**THINGS TO DO**.
- 1) Answer these questions from the Jimmy Hill text:
(a) Which team did Hill play for from 1949 to 1952?
(b) Which school was Hill a pupil at from 1939 to 1945?
(c) During which years did Hill host the BBC's Match of the Day?
- 2) Copy a passage from the Jimmy Hill text, beginning at the words "English association football" and stopping after the words "of the Day.".

**DOCUMENT EXTRACT**.
_ _ _ _ _
Personal information
- Full name: James William Thomas Hill
- Date of birth: 22 July 1928
- Place of birth: Balham, England
- Date of death: 19 December 2015 (aged 87)
- Place of death: Hurstpierpoint, England
- Position: Inside right

Senior career*
- Years: Team / Apps / (Gls)
- 1949–1952: Brentford / 83 / (10)
- 1952–1961: Fulham / 276 / (41)
- Total:  / 359 / (51)

Managerial career
- 1961–1967: Coventry City

= Jimmy Hill =

English association football personality (1928–2015)

James William Thomas Hill, OBE (22 July 1928 – 19 December 2015) was an English footballer and later a television personality. His career included almost every role in the sport, including player, trade union leader, coach, manager, director, chairman, television executive, presenter, pundit, analyst and assistant referee.

Hill began his playing career at Brentford in 1949 and moved to Fulham three years later. As chairman of the Professional Footballers' Association, he successfully campaigned for the abolition of the Football League's maximum wage in 1961. After retiring as a player, he took over as manager of Coventry City, modernising the team's image and guiding them from the Third Division to the First. In 1967, he began a career in football broadcasting, and from 1973 to 1988 was host of the BBC's Match of the Day.

==Early life==
Hill was born in Balham, London, the son of William Thomas Hill, a World War I veteran, milkman, and bread delivery worker and Alice Beatrice Hill (née Wyatt). He was a pupil at Henry Thornton Grammar School, Clapham (1939–45), and later became President of the Old Boys' Association. He completed his national service as a clerk in the Royal Army Service Corps in which he attained the rank of Corporal and was considered a potential candidate for officer training.
_ _ _ _ _
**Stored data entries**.
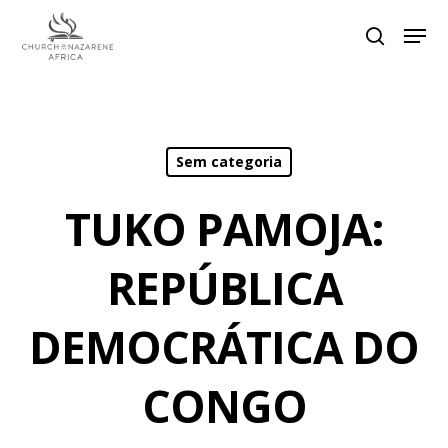
Hit enter to search or ESC to close
Sem categoria
TUKO PAMOJA:
REPÚBLICA
DEMOCRÁTICA DO
CONGO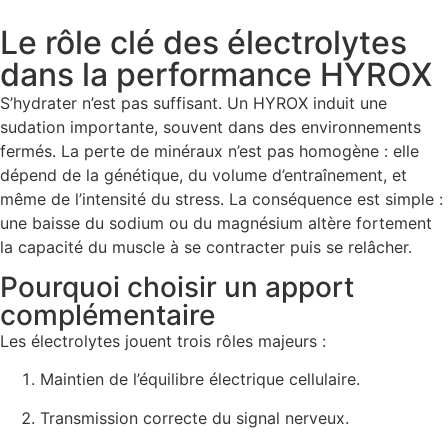
Le rôle clé des électrolytes
dans la performance HYROX
S’hydrater n’est pas suffisant. Un HYROX induit une
sudation importante, souvent dans des environnements
fermés. La perte de minéraux n’est pas homogène : elle
dépend de la génétique, du volume d’entraînement, et
même de l’intensité du stress. La conséquence est simple :
une baisse du sodium ou du magnésium altère fortement
la capacité du muscle à se contracter puis se relâcher.
Pourquoi choisir un apport
complémentaire
Les électrolytes jouent trois rôles majeurs :
Maintien de l’équilibre électrique cellulaire.
Transmission correcte du signal nerveux.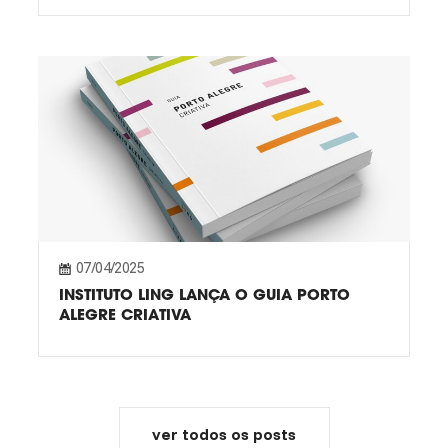
07/04/2025
INSTITUTO LING LANÇA O GUIA PORTO
ALEGRE CRIATIVA
ver todos os posts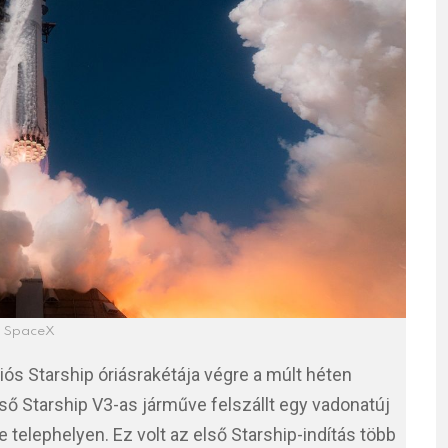
 SpaceX
s Starship óriásrakétája végre a múlt héten
lső Starship V3-as járműve felszállt egy vadonatúj
se telephelyen. Ez volt az első Starship-indítás több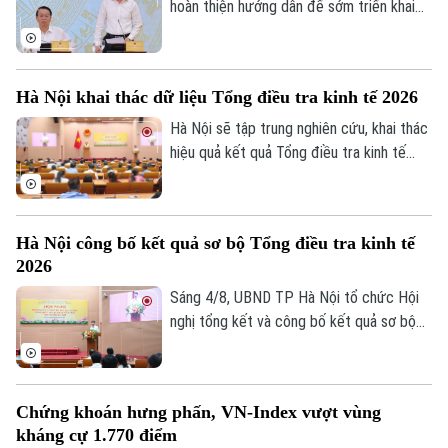
hoàn thiện hướng dẫn để sớm triển khai
chương trình tín dụng ưu đãi quy mô
khoảng 220.000 tỷ đồng dành cho doanh
nghiệp nhỏ và vừa thuộc các lĩnh vực ưu
Hà Nội khai thác dữ liệu Tổng điều tra kinh tế 2026
tiên. Đây là thông tin được Phó Thống
đốc Ngân hàng Nhà nước Phạm Thanh Hà
Hà Nội sẽ tập trung nghiên cứu, khai thác
cho biết tại Họp báo Chính phủ thường kỳ
hiệu quả kết quả Tổng điều tra kinh tế
tháng 7/2026 diễn ra chiều 3/8, tại Hà
năm 2026 để phục vụ hoạch định chính
Nội.
sách, xây dựng kịch bản phát triển kinh tế
- xã hội. Đây là chỉ đạo của Phó Chủ tịch
Hà Nội công bố kết quả sơ bộ Tổng điều tra kinh tế
UBND thành phố Hà Nội Nguyễn Xuân
2026
Lưu, Trưởng Ban Chỉ đạo Tổng điều tra
kinh tế năm 2026 thành phố tại Hội nghị
Sáng 4/8, UBND TP Hà Nội tổ chức Hội
tổng kết và công bố kết quả sơ bộ Tổng
nghị tổng kết và công bố kết quả sơ bộ
điều tra kinh tế năm 2026.
Tổng điều tra kinh tế năm 2026. Hội nghị
do Phó Chủ tịch UBND thành phố Nguyễn
Xuân Lưu, Trưởng Ban Chỉ đạo Tổng điều
Chứng khoán hưng phấn, VN-Index vượt vùng
tra kinh tế năm 2026 thành phố Hà Nội
kháng cự 1.770 điểm
chủ trì.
_ _ _ _ _
**YOUR WRITTEN ANSWERS**.
- 1)
(a) Brentford
(b) Henry Thornton Grammar School, Clapham
(c) 1973 to 1988

- 2)
English association football personality (1928–2015)

James William Thomas Hill, OBE (22 July 1928 – 19 December 2015) was an English footballer and later a television personality. His career included almost every role in the sport, including player, trade union leader, coach, manager, director, chairman, television executive, presenter, pundit, analyst and assistant referee.

Hill began his playing career at Brentford in 1949 and moved to Fulham three years later. As chairman of the Professional Footballers' Association, he successfully campaigned for the abolition of the Football League's maximum wage in 1961. After retiring as a player, he took over as manager of Coventry City, modernising the team's image and guiding them from the Third Division to the First. In 1967, he began a career in football broadcasting, and from 1973 to 1988 was host of the BBC's Match of the Day.